Statistiche alla mano, è tra i nomi maschili in crescita negli ultimi anni, benché fosse di moda già nel Medioevo.

Diffuso in Italia dai Franchi dopo il VI secolo, questo nome di origine germanica condivide con l’analogo Leonardo la seconda parte: hardhu (“forte”, “valoroso”, da cui anche l’inglese hard). La prima parte del nome viene da beran (“orso”, come negli ormai scomparsi Berengario e Bernerio). Il suo significato quindi è “Forte come un orso” (un animale sacro ai popoli nordici). Da Bernardo derivano poi Berardo e il femminile Bernarda (in Francia, Bernadette).

Marzapane

Questo dolce a base di pasta di mandorle, uova e zucchero ebbe origine in una città portuale dell’Oceano Indiano, Martaban (oggi Mottama, in Myanmar), da dove fu importato in Europa dagli Arabi intorno al XIV secolo. Il termine “martbana” (dall’arabo martabàn) indicò dapprima i vasi di porcellana fabbricati in quella località, che contenevano il dolce impasto.
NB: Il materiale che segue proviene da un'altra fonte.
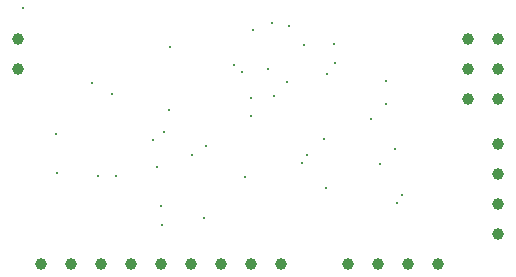
<source format=gbr>
%TF.GenerationSoftware,KiCad,Pcbnew,9.0.5*%
%TF.CreationDate,2025-11-03T15:57:11+06:00*%
%TF.ProjectId,mcu_datalogger,6d63755f-6461-4746-916c-6f676765722e,1*%
%TF.SameCoordinates,Original*%
%TF.FileFunction,Plated,1,2,PTH,Drill*%
%TF.FilePolarity,Positive*%
%FSLAX46Y46*%
G04 Gerber Fmt 4.6, Leading zero omitted, Abs format (unit mm)*
G04 Created by KiCad (PCBNEW 9.0.5) date 2025-11-03 15:57:11*
%MOMM*%
%LPD*%
G01*
G04 APERTURE LIST*
%TA.AperFunction,ViaDrill*%
%ADD10C,0.300000*%
%TD*%
%TA.AperFunction,ComponentDrill*%
%ADD11C,1.000000*%
%TD*%
G04 APERTURE END LIST*
D10*
X105156000Y-75438000D03*
X107950000Y-86106000D03*
X108026686Y-89446686D03*
X110998000Y-81788000D03*
X111543000Y-89662000D03*
X112691269Y-82719269D03*
X113030000Y-89662000D03*
X116198293Y-86589513D03*
X116494000Y-88900000D03*
X116840000Y-92202000D03*
X116976000Y-93811819D03*
X117109000Y-85896941D03*
X117510000Y-84074000D03*
X117602000Y-78740000D03*
X119512000Y-87884000D03*
X120488000Y-93255000D03*
X120650000Y-87122000D03*
X123028000Y-80264000D03*
X123695071Y-80864000D03*
X123952000Y-89754000D03*
X124460000Y-84582000D03*
X124472165Y-83020435D03*
X124695071Y-77308000D03*
X125895071Y-80590775D03*
X126238000Y-76708000D03*
X126441200Y-82880200D03*
X127496070Y-81743507D03*
X127675000Y-76952472D03*
X128778000Y-88554000D03*
X128955800Y-78536800D03*
X129194896Y-87871211D03*
X130665893Y-86504108D03*
X130810000Y-90653825D03*
X130900000Y-81026000D03*
X131496998Y-78526369D03*
X131622800Y-80111600D03*
X134640657Y-84856658D03*
X135395847Y-88669153D03*
X135890000Y-81626000D03*
X135951313Y-83546001D03*
X136652000Y-87376000D03*
X136869000Y-91948000D03*
X137266648Y-91253825D03*
D11*
%TO.C,BT1*%
X104775000Y-78105000D03*
X104775000Y-80645000D03*
%TO.C,J1*%
X106680000Y-97155000D03*
X109220000Y-97155000D03*
X111760000Y-97155000D03*
X114300000Y-97155000D03*
X116840000Y-97155000D03*
X119380000Y-97155000D03*
X121920000Y-97155000D03*
X124460000Y-97155000D03*
X127000000Y-97155000D03*
%TO.C,J3*%
X132715000Y-97155000D03*
X135255000Y-97155000D03*
X137795000Y-97155000D03*
X140335000Y-97155000D03*
%TO.C,J4*%
X142875000Y-78105000D03*
X142875000Y-80645000D03*
X142875000Y-83185000D03*
X145415000Y-78105000D03*
X145415000Y-80645000D03*
X145415000Y-83185000D03*
%TO.C,J2*%
X145415000Y-86995000D03*
X145415000Y-89535000D03*
X145415000Y-92075000D03*
X145415000Y-94615000D03*
M02*

</source>
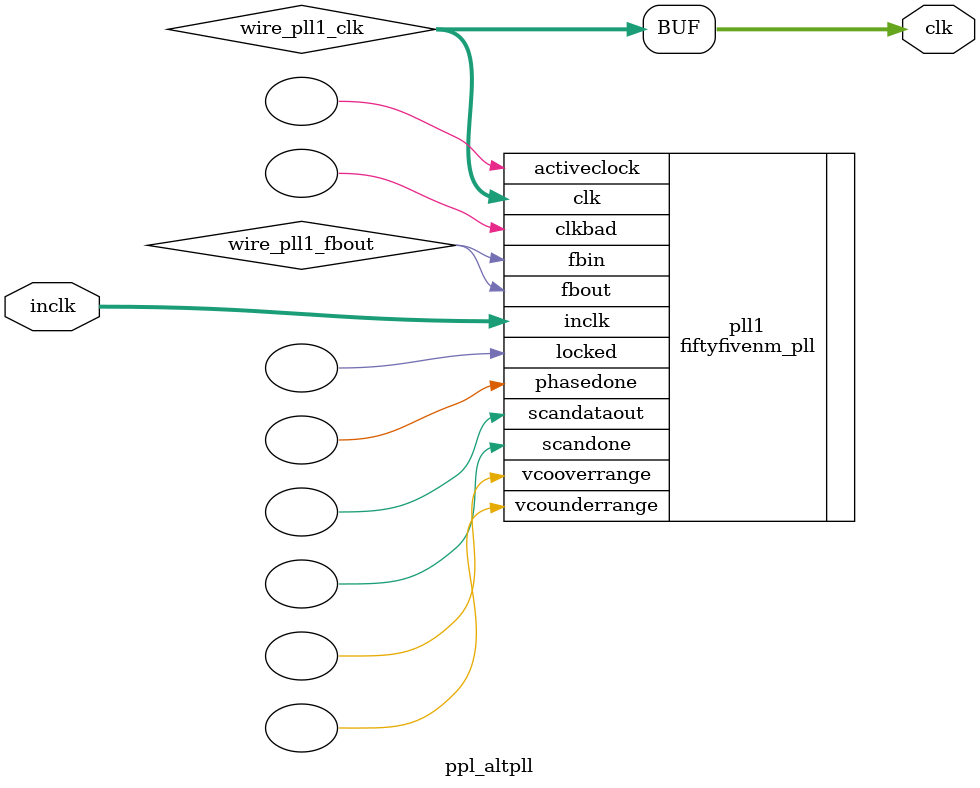
<source format=v>






//synthesis_resources = fiftyfivenm_pll 1 
//synopsys translate_off
`timescale 1 ps / 1 ps
//synopsys translate_on
module  ppl_altpll
	( 
	clk,
	inclk) /* synthesis synthesis_clearbox=1 */;
	output   [4:0]  clk;
	input   [1:0]  inclk;
`ifndef ALTERA_RESERVED_QIS
// synopsys translate_off
`endif
	tri0   [1:0]  inclk;
`ifndef ALTERA_RESERVED_QIS
// synopsys translate_on
`endif

	wire  [4:0]   wire_pll1_clk;
	wire  wire_pll1_fbout;

	fiftyfivenm_pll   pll1
	( 
	.activeclock(),
	.clk(wire_pll1_clk),
	.clkbad(),
	.fbin(wire_pll1_fbout),
	.fbout(wire_pll1_fbout),
	.inclk(inclk),
	.locked(),
	.phasedone(),
	.scandataout(),
	.scandone(),
	.vcooverrange(),
	.vcounderrange()
	`ifndef FORMAL_VERIFICATION
	// synopsys translate_off
	`endif
	,
	.areset(1'b0),
	.clkswitch(1'b0),
	.configupdate(1'b0),
	.pfdena(1'b1),
	.phasecounterselect({3{1'b0}}),
	.phasestep(1'b0),
	.phaseupdown(1'b0),
	.scanclk(1'b0),
	.scanclkena(1'b1),
	.scandata(1'b0)
	`ifndef FORMAL_VERIFICATION
	// synopsys translate_on
	`endif
	);
	defparam
		pll1.bandwidth_type = "auto",
		pll1.clk0_divide_by = 1,
		pll1.clk0_duty_cycle = 50,
		pll1.clk0_multiply_by = 1,
		pll1.clk0_phase_shift = "0",
		pll1.clk1_divide_by = 10,
		pll1.clk1_duty_cycle = 50,
		pll1.clk1_multiply_by = 29,
		pll1.clk1_phase_shift = "0",
		pll1.compensate_clock = "clk0",
		pll1.inclk0_input_frequency = 83333,
		pll1.operation_mode = "normal",
		pll1.pll_type = "auto",
		pll1.lpm_type = "fiftyfivenm_pll";
	assign
		clk = {wire_pll1_clk[4:0]};
endmodule //ppl_altpll
//VALID FILE

</source>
Intorno al 1570 passò a indicarne il contenuto e infine fu adattato dall’uso popolare (che per la consistenza accostò quel dolce al pane) e divenne “marzapane”.

Reggio

Reggio Calabria e Reggio Emilia hanno nomi quasi uguali, ma con origini diverse. Il calabrese “reggio” ha radici oscure, legate ad antichi culti delle acque. Si sa solo che il greco Reghinos o Reghion divenne Reghium in latino e Rise in epoca normanna (XI secolo), dando origine a diversi cognomi (tra cui Reitano). La Reggio emiliana è invece legata al console Emilio Lepido, che nel II secolo a.C. promosse la costruzione della via Emilia. Lepido era infatti anche detto regium in quanto, tra i suoi incarichi, ebbe quello di tutore del re d’Egitto Tolomeo V. E l’antico nome del capoluogo un tempo stazione di posta lungo la via consolare, era appunto Regium Lepidi.